Garrity criticized his opponent Devlin, claiming she almost always votes with her party. Devlin said she is an independent voice, voting as she believes is best for the 134th District.

“When I go places and I participate, I’m effective,” Garrity said. “We hear a lot from my opponent on what she tried to do, the reason it’s somebody else’s fault and she makes choices that are unexplainable. She talks about working together, but she doesn’t.”

Born in Bridgeport, Garrity spent time in Fairfield with his grandmother while growing up, and has lived in Trumbull for more than half his life. Garrity is widowed, but remarried with a “great blended family,” including four children.

Garrity entered government in 2006 as Appeals Commissioner for the Trumbull Zoning Board of Appeals.
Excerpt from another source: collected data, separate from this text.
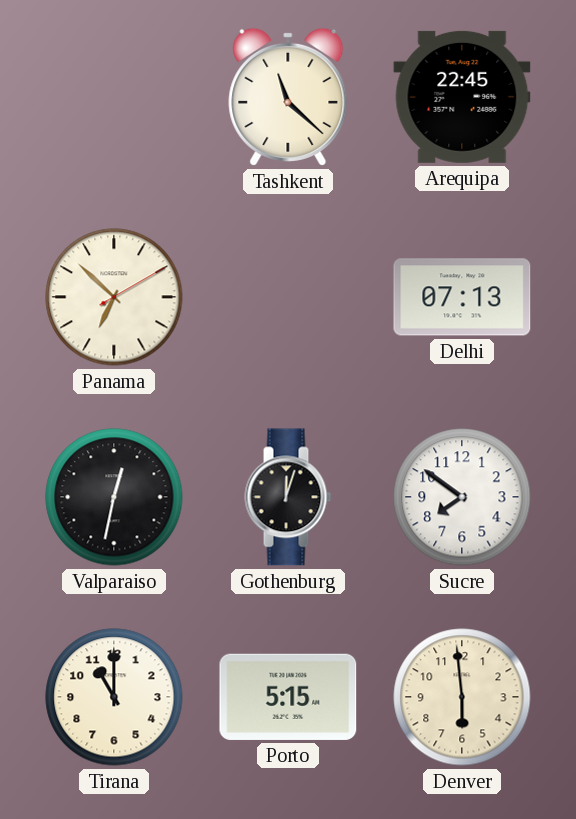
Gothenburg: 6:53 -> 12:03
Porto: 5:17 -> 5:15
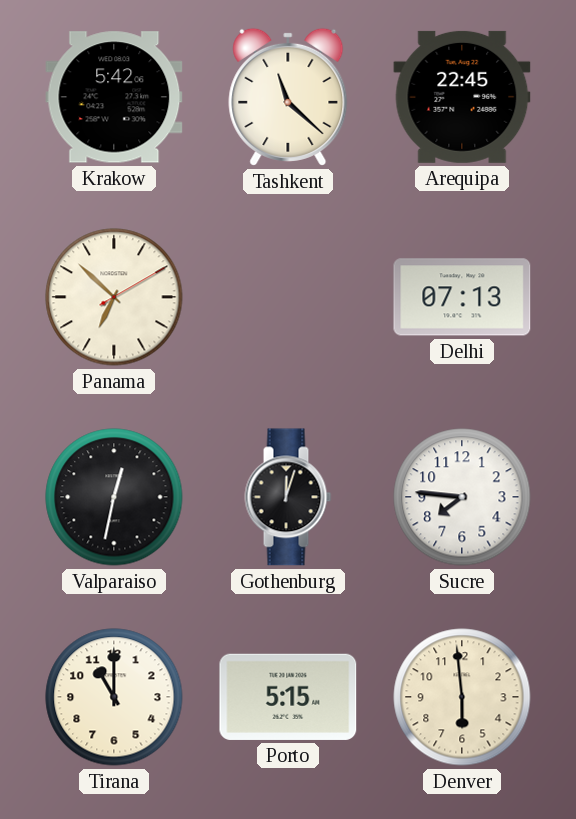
Krakow: none -> 5:42
Sucre: 7:51 -> 7:46
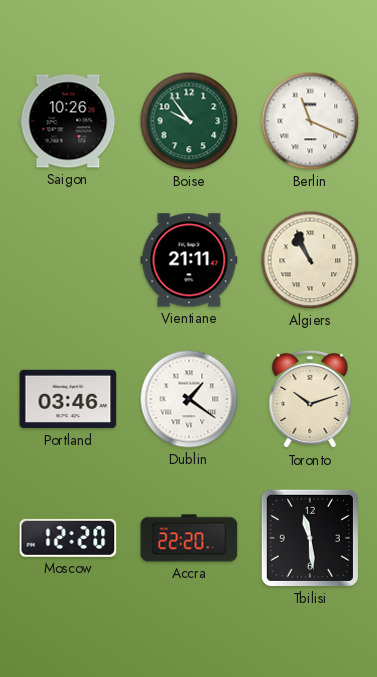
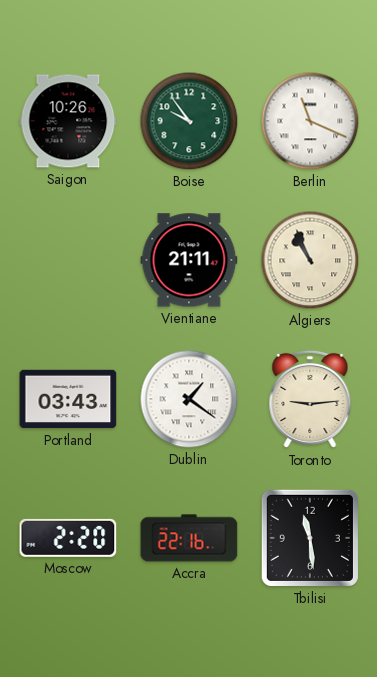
Portland: 03:46 -> 03:43
Toronto: 10:12 -> 9:14
Moscow: 12:20 -> 2:20
Accra: 22:20 -> 22:16
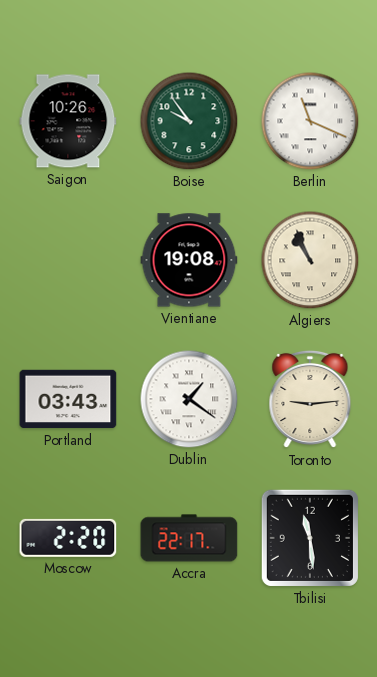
Vientiane: 21:11 -> 19:08
Accra: 22:16 -> 22:17
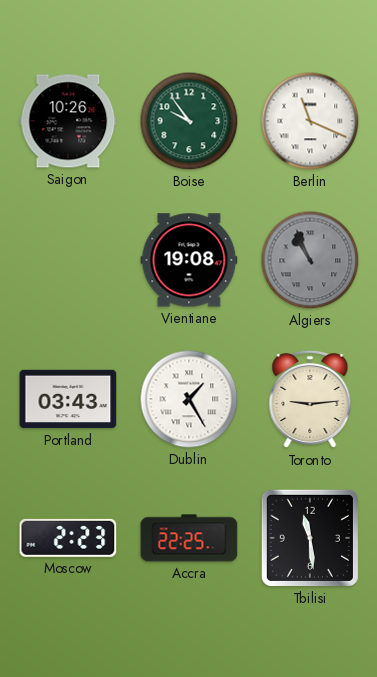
Algiers dial: cream -> grey
Dublin: 1:21 -> 1:25
Moscow: 2:20 -> 2:23
Accra: 22:17 -> 22:25
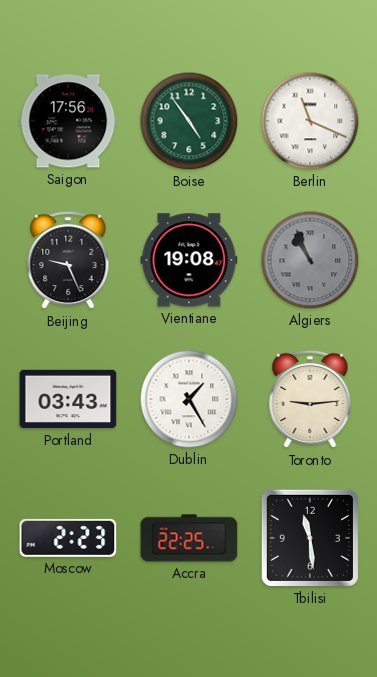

He served on the Greater Bridgeport Regional Planning Agency, chairing its board of directors twice, before his current role on P&Z.

“Unlike others who promise and say what needs to be done, I actually have a record of working across the aisle successfully for almost 15 years,” Garrity said. “To have a success rate that I have for 15 years and the reputation I have, that’s proof that I know how to work across the aisle.”

He emphasized charity work in the community, including founding the CT United Ride m in 2001, the largest 9/11 tribute in the state involving an annual motorcade through Fairfield County towns.

In the presidential election, Garrity said it is “highly likely” he will “end up” voting for Democratic nominee Hillary Clinton.

“There seems to be only one logical choice, and it’s not by party — it’s by the best candidate — but there are so many imperfections,” he said. “One side just happens to have more.”